• **The problem**
Retype the records word for word. Skip every image.

• **Dataset records**
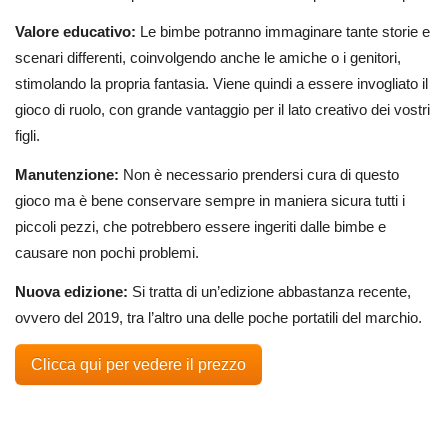
Valore educativo:
Le bimbe potranno immaginare tante storie e
scenari differenti, coinvolgendo anche le amiche o i genitori,
stimolando la propria fantasia. Viene quindi a essere invogliato il
gioco di ruolo, con grande vantaggio per il lato creativo dei vostri
figli.
Manutenzione:
Non è necessario prendersi cura di questo
gioco ma è bene conservare sempre in maniera sicura tutti i
piccoli pezzi, che potrebbero essere ingeriti dalle bimbe e
causare non pochi problemi.
Nuova edizione:
Si tratta di un’edizione abbastanza recente,
ovvero del 2019, tra l’altro una delle poche portatili del marchio.
Clicca qui per vedere il prezzo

• **Task answer**
Valore educativo:
Le bimbe potranno immaginare tante storie e
scenari differenti, coinvolgendo anche le amiche o i genitori,
stimolando la propria fantasia. Viene quindi a essere invogliato il
gioco di ruolo, con grande vantaggio per il lato creativo dei vostri
figli.
Manutenzione:
Non è necessario prendersi cura di questo
gioco ma è bene conservare sempre in maniera sicura tutti i
piccoli pezzi, che potrebbero essere ingeriti dalle bimbe e
causare non pochi problemi.
Nuova edizione:
Si tratta di un’edizione abbastanza recente,
ovvero del 2019, tra l’altro una delle poche portatili del marchio.
Clicca qui per vedere il prezzo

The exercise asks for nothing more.